**Task directions:**
For this exercise, repeat the whole listing below exactly. Leave the pictures out.

**Supplied material:**
####################
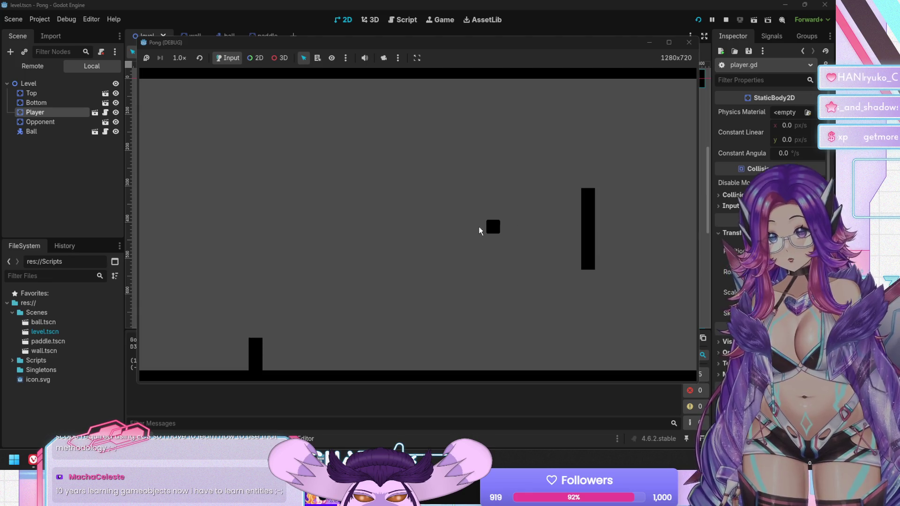
pyautogui.press('Up')
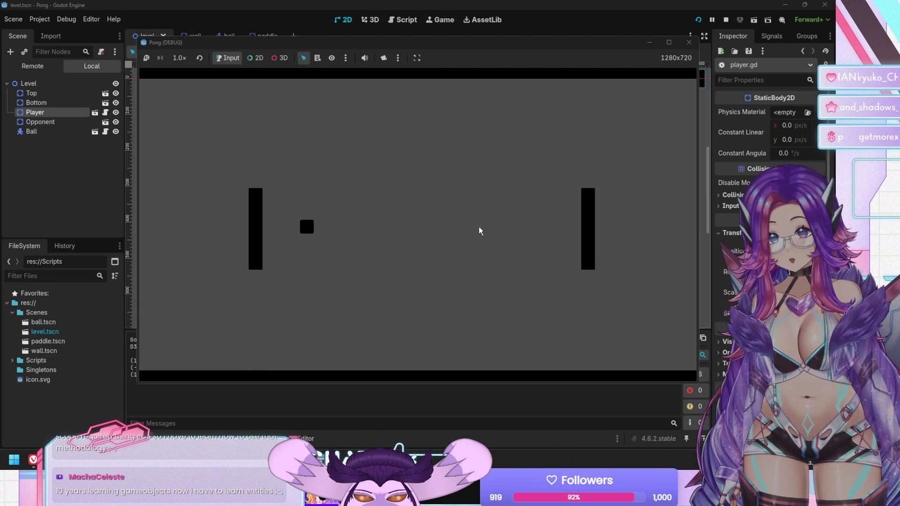
pyautogui.press('Down')
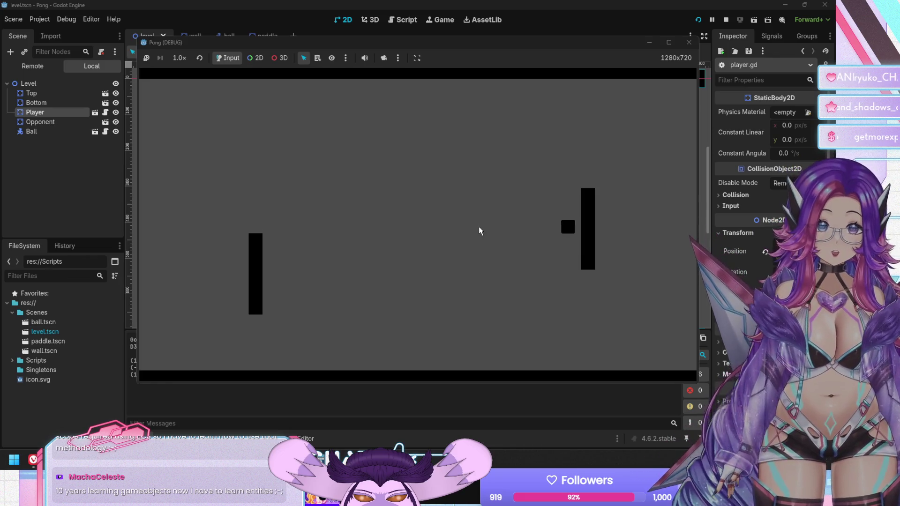
pyautogui.press('Up')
####################
**Written response:**
pyautogui.press('Up')
pyautogui.press('Down')
pyautogui.press('Up')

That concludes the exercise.